Морализация фтоноса знакомит нас со второй характерной особенностью архаического религиозного сознания — тенденцией трансформировать как сверхъестественное в целом, так и Зевса в частности в основание справедливости. Едва ли нужно специально отмечать, что на ранних этапах своего развития религия не соотносилась с моралью ни в Греции, ни где бы то ни было: они происходили из разных источников. Можно предположить, что религия, в широком смысле слова, проистекает из связи человека с его природным окружением, мораль же — из его отношения к своим соотечественникам. Однако рано или поздно в большинстве культур наступает период кризиса, когда подавляющая часть людей перестает соглашаться с мнением Ахилла о том, что «Бог — на небесах, а в мире все неправда». Человек проецирует на космос рождающееся в нем требование социальной справедливости; когда же из внешнего пространства величественное эхо его собственного голоса возвращается к нему, грозя наказанием за проступок, он черпает из этого эха смелость и уверенность в себе.

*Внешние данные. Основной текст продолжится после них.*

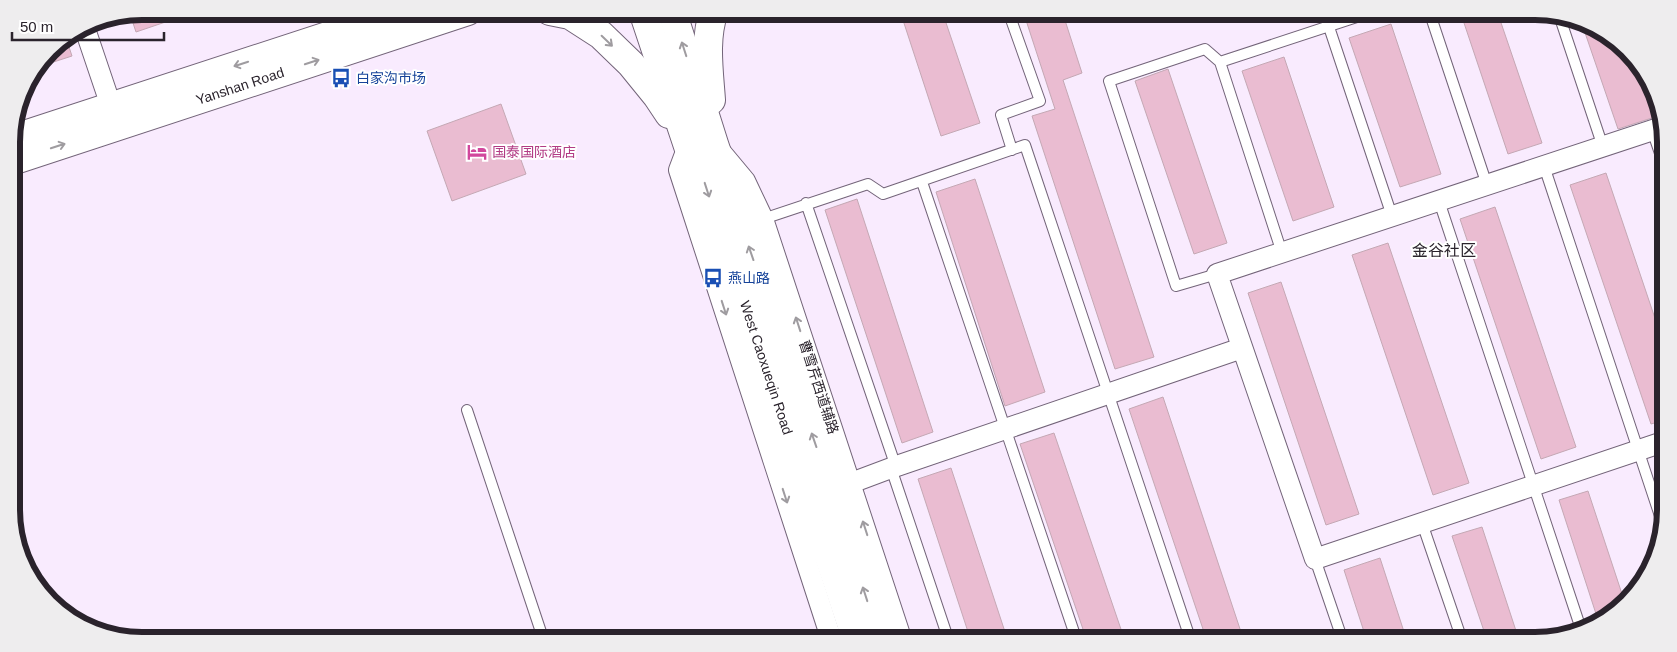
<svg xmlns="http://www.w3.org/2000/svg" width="1677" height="652" font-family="Arial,'Noto Sans SC',sans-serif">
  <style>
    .building { fill: #eabcd1; stroke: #c4a8b4 }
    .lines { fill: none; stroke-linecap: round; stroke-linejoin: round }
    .service-casing { stroke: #736479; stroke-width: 12 }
    .minor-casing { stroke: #736479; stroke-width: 22 }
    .secondary-casing { stroke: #736479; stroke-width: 30 }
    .service { stroke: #fff; stroke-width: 10 }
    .minor { stroke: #fff; stroke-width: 20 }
    .secondary { stroke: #fff; stroke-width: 28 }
    .oneway { stroke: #9f9ca0 }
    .labels { text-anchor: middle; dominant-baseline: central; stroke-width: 4; stroke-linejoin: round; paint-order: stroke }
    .transit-label { font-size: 14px; fill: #164399; stroke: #fff; text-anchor: start }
    .street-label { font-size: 14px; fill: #2a232c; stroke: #fff }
    .hotel-label { font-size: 14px; fill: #b23c85; stroke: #fff; text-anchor: start }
    .quarter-label { font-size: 16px; fill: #2a232c; stroke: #fff }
    .rim { fill: none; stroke: #2a232c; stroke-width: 6 }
  </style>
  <rect width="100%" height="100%" fill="#f9ebfe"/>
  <!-- building -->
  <path class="building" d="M 142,11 L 188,11 L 189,14 L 136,32 L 130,14 Z
    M 900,11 L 942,11 L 980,123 L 941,136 Z
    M 1023,11 L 1062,11 L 1082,73 L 1063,80 L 1154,357 L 1115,369 L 1032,116 L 1055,109 Z
    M 1460,11 L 1497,11 L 1542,143 L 1508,154 Z
    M 1581,21 L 1633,56 L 1650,92 L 1658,116 L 1618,129 Z
    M 1391,24 L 1441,174 L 1400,187 L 1349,38 Z
    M 66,38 L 72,56 L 38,67 L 56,44 Z
    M 1284,57 L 1334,207 L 1293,221 L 1242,71 Z
    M 1168,69 L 1227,243 L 1194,254 L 1135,81 Z
    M 501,104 L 526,174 L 452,201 L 427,131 Z
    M 1606,173 L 1665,348 L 1665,420 L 1651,424 L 1570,185 Z
    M 975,179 L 1045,392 L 1005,406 L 936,192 Z
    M 857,199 L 933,432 L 902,443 L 825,210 Z
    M 1495,207 L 1576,447 L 1541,459 L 1460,219 Z
    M 1388,243 L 1469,483 L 1433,495 L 1352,255 Z
    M 1281,282 L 1359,514 L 1326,525 L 1248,293 Z
    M 1163,397 L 1244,641 L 1207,641 L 1129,409 Z
    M 1054,433 L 1125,641 L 1087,641 L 1020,444 Z
    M 951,468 L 1008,641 L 971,641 L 918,479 Z
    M 1588,491 L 1624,600 L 1614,614 L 1598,620 L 1559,500 Z
    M 1482,527 L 1519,640 L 1487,640 L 1452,536 Z
    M 1380,558 L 1407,641 L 1367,641 L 1344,570 Z"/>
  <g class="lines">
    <defs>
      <path id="service" d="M 1008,11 L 1040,101 L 1001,115 L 1012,150
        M 1429,11 L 1487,185
        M 1559,15 L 1603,147
        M 1329,27 L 1392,216
        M 1652,130 L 1665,168
        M 1544,166 L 1663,525
        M 922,182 L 1077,641
        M 1439,201 L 1580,626
        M 806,203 L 896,467
        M 763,219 L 868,184 L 883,194 L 1025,145 L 1191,641
        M 1282,253 L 1220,62 L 1375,11
        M 1217,274 L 1176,286 L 1109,81 L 1205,49 L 1220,62
        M 467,410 L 544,641
        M 891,468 L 949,641
        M 1422,523 L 1462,640
        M 1315,559 L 1343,641"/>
      <path id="minor" d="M 84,26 L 111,106
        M 1665,126 L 1217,274 L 1315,559 L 1666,441
        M 688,146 L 679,170 L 832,641
        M 720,151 L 745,181 L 763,219 L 902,641
        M 839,491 L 851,483 L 891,468 L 1242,348"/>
      <g id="secondary">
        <path d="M 550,11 L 570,15 L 601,35 L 631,64 L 657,96 L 669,114"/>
        <path id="s1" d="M 643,11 L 688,146 L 699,164 L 857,641"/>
        <path d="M 672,11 L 714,144 L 881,641"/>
        <path d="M 711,100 C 709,71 704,39 714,11"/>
        <path d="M 12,139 L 404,11"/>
        <path id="s2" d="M 12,161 L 468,11"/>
      </g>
    </defs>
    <!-- service casing -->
    <use href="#service" class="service-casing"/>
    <!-- minor casing -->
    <use href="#minor" class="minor-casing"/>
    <!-- secondary casing -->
    <use href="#secondary" class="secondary-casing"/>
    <!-- service -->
    <use href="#service" class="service"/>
    <!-- minor -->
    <use href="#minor" class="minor"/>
    <!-- secondary -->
    <use href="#secondary" class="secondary"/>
  </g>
  <!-- one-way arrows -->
  <defs><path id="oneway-shaft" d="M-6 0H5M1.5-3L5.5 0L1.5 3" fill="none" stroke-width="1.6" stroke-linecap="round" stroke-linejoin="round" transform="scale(1.25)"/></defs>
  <g class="oneway">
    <use href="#oneway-shaft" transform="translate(607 41) rotate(44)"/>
    <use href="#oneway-shaft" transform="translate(684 49) rotate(-108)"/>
    <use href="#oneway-shaft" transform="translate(312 62) rotate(-18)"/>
    <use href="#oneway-shaft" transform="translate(241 64) rotate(162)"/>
    <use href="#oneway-shaft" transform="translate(58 146) rotate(-18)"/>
    <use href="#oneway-shaft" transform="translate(707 190) rotate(72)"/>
    <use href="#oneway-shaft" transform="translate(751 253) rotate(-109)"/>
    <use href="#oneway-shaft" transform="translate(724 308) rotate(72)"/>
    <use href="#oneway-shaft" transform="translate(798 324) rotate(-108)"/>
    <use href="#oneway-shaft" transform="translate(814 440) rotate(-109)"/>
    <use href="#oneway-shaft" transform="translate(785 496) rotate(72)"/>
    <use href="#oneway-shaft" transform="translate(865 528) rotate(-108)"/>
    <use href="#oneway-shaft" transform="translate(865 594) rotate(-108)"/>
  </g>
  <!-- icons -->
  <defs>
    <symbol id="bus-bare" viewBox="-9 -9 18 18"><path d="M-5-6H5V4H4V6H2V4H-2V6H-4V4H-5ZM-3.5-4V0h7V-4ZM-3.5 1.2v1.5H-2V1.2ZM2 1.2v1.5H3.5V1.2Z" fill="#1a4fb4" stroke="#fff" stroke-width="2.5" paint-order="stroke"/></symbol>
    <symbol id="hotel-bare" viewBox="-9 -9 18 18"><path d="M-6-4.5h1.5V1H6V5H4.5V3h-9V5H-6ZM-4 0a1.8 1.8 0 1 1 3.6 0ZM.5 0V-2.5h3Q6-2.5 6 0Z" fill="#d1479c" stroke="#fff" stroke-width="2.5" paint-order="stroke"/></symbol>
  </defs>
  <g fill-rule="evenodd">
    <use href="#bus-bare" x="327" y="64" width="28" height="28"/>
    <use href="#hotel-bare" x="463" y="138" width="28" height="28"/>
    <use href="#bus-bare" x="699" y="264" width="28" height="28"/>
  </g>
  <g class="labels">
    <!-- transit labels -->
    <g class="transit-label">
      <text x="356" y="78">白家沟市场</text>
      <text x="728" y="278">燕山路</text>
    </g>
    <!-- street labels -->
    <g class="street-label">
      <text stroke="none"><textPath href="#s2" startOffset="240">Yanshan Road</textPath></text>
      <text stroke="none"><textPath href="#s1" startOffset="378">West Caoxueqin Road</textPath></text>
      <text transform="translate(819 387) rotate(72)">曹雪芹西道辅路</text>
    </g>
    <!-- hotel labels -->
    <g class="hotel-label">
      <text x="492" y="152">国泰国际酒店</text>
    </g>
    <!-- quarter labels -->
    <g class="quarter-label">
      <text x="1444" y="250">金谷社区</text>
    </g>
  </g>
  <!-- crop -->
  <path d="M0 0H1677V652H0ZM142 20H1535A122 122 0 0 1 1657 142V510A122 122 0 0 1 1535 632H142A122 122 0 0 1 20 510V142A122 122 0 0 1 142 20Z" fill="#eeedee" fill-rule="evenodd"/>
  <path class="rim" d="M142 20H1535A122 122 0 0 1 1657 142V510A122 122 0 0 1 1535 632H142A122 122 0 0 1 20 510V142A122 122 0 0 1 142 20Z"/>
  <!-- scale -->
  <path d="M12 32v8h152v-8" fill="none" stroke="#2a232c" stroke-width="2.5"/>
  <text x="20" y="32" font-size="15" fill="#2a232c" stroke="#ffffff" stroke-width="4" paint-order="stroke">50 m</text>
</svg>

В греческом эпосе эта ступень еще не была достигнута, но уже можно заметить некоторые признаки приближения к ней. Боги «Илиады» прежде всего озабочены защитой своего достоинства, тиме. Легкомысленная речь о боге, пренебрежение его культом, оскорбление его жреца — все это, разумеется, вызывает в нем гнев; в культуре стыда боги, как и люди, легко раздражаются из-за неуважения к себе. Лжесвидетельство проходит под той же рубрикой: боги не имеют ничего против откровенной лжи, но выходят из себя, когда их именами клянутся всуе. Однако то здесь, то там мы встречаем намеки на нечто большее. Оскорбление родителей, например, является столь тяжким преступлением, что требует особого разбирательства: подобные случаи вынуждены рассматривать подземные силы. [135] Il. 9. 456 сл., 571 сл.; ср. Od. 2. 134 сл., 11. 280. Уместно отметить, что трое из этих пассажей встречаются в сюжетах, которые можно считать заимствованиями из эпосов Великой Греции, тогда как четвертый принадлежит к «Телемахии».
Один раз говорится, что Зевс разгневался на людей, которые вершат неправедный суд. [136] Il. 16. 385 сл. О гесиодовском характере 387-388 см. Leaf ad loc; мы, однако, не рассматриваем эти строки как «интерполяцию» (ср. Latte, Arch. f. Hei. 20. 259).
Но это я считаю отражением более поздних времен; в поэме данный эпизод, как бы по недосмотру, столь обычному у Гомера, плавно переходит в сравнение. [137] См. Arthur Platt, «Homer's Similes», J. Phil. 24 (1896), 28 ff.
Ибо трудно найти в «Илиаде» свидетельства того, что Зевс озабочен справедливостью как таковой. [138] Мне кажется, что те, кто думают иначе, смешивают наказание за лжесвидетельство как раздражение на посягательство божественной тиме (4. 158 сл.) и наказание за пренебрежение гостеприимством Зевса Ксениоса (23. 623 сл.) с особым вниманием к справедливости как таковой.